* Consigne donnée 1 *
Pouvez-vous reproduire à l'identique les lignes des enregistrements, en commençant par celle qui contient « name author: Wahlenb. » et en allant jusqu'à celle qui contient « family: Polypodiaceae », ces deux lignes comprises ?

* Extrait *

Ces sentimens se retrouvent dans la littérature, depuis que cette littérature s’est rapprochée du peuple ; non point, il est vrai, chez les écrivains « démophiles » à tendances révolutionnaires, qui exaltent le paysan sans le connaître ou le comprendre, mais chez les grands romanciers dont l’âme a pénétré son âme, qui, parfois, pour mieux s’identifier à lui, n’ont pas craint de dépouiller l’homme cultivé. Ainsi de Léon Tolstoï ; ainsi de Dostoievsky ; ainsi même d’Ivan Tourguénef, quoique, à l’inverse de ses grands émules, l’auteur des Reliques vivantes eût personnellement la tête libre de toutes fumées mystiques.

[Données recueillies]
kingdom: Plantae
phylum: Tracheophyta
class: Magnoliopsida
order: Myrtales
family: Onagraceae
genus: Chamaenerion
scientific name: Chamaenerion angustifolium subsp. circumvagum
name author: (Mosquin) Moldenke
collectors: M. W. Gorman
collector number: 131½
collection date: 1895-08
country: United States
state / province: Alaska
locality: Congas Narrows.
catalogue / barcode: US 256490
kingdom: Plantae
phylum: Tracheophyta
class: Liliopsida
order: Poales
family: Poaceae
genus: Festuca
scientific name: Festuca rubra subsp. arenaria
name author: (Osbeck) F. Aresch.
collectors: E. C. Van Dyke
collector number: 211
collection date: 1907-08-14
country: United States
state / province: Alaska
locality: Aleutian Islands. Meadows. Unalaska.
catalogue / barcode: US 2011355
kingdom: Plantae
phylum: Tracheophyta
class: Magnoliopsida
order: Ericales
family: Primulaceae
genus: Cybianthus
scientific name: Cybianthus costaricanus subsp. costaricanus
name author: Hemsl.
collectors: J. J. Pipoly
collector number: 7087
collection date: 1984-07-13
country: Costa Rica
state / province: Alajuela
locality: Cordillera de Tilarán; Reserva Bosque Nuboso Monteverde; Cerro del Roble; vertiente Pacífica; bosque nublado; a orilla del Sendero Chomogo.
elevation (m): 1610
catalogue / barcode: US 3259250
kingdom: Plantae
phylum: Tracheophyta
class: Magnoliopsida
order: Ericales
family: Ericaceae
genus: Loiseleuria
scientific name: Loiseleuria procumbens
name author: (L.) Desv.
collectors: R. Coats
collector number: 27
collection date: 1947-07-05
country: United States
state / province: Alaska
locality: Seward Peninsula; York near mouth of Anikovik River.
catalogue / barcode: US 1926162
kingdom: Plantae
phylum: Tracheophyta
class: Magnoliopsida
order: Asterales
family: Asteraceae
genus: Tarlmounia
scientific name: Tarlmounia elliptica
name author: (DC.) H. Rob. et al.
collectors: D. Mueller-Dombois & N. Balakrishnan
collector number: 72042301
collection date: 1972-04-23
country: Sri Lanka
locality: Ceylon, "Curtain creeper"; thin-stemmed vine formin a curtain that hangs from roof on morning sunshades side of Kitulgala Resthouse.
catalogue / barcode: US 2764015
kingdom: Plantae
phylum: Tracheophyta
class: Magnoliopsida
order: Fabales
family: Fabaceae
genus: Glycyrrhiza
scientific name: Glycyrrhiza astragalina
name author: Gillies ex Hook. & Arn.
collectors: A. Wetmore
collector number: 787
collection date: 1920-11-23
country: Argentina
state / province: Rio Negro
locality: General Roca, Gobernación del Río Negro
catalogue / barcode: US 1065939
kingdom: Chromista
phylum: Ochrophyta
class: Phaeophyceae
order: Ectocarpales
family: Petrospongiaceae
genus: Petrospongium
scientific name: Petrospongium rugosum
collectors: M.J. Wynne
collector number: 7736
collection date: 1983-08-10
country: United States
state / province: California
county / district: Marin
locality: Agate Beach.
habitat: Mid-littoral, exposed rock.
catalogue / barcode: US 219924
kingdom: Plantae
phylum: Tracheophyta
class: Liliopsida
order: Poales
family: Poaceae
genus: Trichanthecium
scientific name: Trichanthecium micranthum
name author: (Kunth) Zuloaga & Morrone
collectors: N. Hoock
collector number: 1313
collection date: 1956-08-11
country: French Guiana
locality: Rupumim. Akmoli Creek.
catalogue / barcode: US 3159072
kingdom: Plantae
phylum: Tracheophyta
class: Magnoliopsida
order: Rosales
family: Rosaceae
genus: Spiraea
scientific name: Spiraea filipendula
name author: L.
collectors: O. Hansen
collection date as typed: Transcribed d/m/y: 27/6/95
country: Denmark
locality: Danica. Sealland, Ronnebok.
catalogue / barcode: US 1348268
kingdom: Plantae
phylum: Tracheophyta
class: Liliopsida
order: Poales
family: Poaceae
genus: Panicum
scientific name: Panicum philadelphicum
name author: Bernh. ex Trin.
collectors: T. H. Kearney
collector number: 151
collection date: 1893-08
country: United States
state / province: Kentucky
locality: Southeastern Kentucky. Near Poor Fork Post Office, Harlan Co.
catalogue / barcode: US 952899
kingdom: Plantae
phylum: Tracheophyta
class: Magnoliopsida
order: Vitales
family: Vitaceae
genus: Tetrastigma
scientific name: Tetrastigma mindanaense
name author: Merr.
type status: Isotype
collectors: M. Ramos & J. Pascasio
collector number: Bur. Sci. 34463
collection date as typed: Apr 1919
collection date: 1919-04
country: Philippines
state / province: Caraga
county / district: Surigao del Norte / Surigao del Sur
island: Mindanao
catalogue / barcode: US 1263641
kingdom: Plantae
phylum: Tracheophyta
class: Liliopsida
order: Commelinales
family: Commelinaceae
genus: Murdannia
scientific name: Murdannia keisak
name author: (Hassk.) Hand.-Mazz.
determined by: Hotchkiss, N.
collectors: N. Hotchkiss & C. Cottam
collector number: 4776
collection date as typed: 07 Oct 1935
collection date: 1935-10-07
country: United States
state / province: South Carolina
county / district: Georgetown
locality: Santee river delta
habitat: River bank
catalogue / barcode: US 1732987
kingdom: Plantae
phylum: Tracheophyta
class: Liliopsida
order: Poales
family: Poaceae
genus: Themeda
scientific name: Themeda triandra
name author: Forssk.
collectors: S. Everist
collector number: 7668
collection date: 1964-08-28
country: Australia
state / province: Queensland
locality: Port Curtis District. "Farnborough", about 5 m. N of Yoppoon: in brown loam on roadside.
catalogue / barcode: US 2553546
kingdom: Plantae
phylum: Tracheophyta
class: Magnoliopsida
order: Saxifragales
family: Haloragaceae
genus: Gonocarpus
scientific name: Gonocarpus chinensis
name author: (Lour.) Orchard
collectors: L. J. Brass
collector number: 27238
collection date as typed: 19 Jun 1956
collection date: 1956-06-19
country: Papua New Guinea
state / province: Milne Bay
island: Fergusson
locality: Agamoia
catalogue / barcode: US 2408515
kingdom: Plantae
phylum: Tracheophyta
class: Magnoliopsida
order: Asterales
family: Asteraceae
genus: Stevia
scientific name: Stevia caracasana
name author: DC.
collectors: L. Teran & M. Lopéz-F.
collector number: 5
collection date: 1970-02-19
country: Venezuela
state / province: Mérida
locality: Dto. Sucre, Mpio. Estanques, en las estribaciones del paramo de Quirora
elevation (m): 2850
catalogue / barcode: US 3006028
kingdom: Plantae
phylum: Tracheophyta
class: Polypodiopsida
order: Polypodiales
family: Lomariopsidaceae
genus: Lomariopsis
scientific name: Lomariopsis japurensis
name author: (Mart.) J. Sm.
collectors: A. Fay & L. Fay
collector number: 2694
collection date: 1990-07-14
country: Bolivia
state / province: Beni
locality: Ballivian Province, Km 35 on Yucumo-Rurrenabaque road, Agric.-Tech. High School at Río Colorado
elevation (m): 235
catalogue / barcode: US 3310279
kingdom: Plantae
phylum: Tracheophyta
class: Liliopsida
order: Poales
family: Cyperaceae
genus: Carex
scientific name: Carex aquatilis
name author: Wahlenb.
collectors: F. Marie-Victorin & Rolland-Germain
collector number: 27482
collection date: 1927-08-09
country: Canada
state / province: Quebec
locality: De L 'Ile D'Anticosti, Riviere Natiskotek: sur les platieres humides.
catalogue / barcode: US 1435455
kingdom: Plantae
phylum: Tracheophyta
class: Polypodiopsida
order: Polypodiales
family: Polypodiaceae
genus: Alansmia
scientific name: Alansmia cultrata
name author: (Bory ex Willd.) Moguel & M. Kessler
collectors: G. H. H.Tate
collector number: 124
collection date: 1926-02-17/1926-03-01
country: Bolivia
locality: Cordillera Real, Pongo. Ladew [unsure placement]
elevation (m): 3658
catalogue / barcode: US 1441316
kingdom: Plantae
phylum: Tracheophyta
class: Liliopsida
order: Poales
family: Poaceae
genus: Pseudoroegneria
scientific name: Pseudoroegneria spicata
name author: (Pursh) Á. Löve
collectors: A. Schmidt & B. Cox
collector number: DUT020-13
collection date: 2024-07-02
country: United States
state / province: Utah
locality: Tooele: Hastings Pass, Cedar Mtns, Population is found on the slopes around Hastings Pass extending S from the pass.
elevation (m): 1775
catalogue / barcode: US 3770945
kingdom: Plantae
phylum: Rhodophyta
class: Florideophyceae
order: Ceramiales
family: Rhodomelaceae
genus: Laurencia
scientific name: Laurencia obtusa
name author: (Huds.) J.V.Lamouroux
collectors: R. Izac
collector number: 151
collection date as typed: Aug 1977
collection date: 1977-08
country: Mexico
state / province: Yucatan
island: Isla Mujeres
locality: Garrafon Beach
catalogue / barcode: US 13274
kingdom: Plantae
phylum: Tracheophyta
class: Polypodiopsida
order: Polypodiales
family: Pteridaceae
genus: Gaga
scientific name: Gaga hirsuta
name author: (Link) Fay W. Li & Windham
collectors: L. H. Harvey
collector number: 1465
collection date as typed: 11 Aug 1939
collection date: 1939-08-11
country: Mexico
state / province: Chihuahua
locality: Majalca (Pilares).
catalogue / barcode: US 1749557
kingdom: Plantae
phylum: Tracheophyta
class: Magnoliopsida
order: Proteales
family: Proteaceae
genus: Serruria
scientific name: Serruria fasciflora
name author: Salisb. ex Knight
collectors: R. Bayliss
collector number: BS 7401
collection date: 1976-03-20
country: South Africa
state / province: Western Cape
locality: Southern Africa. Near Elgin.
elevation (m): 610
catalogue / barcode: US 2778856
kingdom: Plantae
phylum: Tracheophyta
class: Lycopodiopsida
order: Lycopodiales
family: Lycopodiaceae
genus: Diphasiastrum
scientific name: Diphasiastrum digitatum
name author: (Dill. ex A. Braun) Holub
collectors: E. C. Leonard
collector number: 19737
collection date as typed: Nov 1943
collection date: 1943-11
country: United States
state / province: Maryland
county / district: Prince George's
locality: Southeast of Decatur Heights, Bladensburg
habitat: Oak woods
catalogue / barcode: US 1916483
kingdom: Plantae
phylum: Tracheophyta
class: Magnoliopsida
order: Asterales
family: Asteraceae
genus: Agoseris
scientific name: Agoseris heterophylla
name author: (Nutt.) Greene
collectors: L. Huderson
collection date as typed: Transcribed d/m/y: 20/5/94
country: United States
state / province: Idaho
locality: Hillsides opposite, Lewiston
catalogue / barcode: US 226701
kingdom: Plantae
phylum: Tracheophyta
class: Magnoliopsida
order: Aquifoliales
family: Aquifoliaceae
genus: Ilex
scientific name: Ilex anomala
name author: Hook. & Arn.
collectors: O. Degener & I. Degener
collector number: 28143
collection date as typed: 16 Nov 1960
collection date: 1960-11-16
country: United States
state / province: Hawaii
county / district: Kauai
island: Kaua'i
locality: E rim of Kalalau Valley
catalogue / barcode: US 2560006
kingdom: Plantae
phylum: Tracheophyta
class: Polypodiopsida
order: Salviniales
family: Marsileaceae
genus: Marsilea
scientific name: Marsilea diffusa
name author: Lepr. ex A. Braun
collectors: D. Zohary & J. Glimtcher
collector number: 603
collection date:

* Consigne donnée 2 *
Pouvez-vous restituer mot pour mot le passage de l'extrait qui commence par « Ces sentimens se » et va jusqu'à « toutes fumées mystiques. » ?

* Réponse rédigée 1 *
name author: Wahlenb.
collectors: F. Marie-Victorin & Rolland-Germain
collector number: 27482
collection date: 1927-08-09
country: Canada
state / province: Quebec
locality: De L 'Ile D'Anticosti, Riviere Natiskotek: sur les platieres humides.
catalogue / barcode: US 1435455
kingdom: Plantae
phylum: Tracheophyta
class: Polypodiopsida
order: Polypodiales
family: Polypodiaceae

* Réponse rédigée 2 *
Ces sentimens se retrouvent dans la littérature, depuis que cette littérature s’est rapprochée du peuple ; non point, il est vrai, chez les écrivains « démophiles » à tendances révolutionnaires, qui exaltent le paysan sans le connaître ou le comprendre, mais chez les grands romanciers dont l’âme a pénétré son âme, qui, parfois, pour mieux s’identifier à lui, n’ont pas craint de dépouiller l’homme cultivé. Ainsi de Léon Tolstoï ; ainsi de Dostoievsky ; ainsi même d’Ivan Tourguénef, quoique, à l’inverse de ses grands émules, l’auteur des Reliques vivantes eût personnellement la tête libre de toutes fumées mystiques.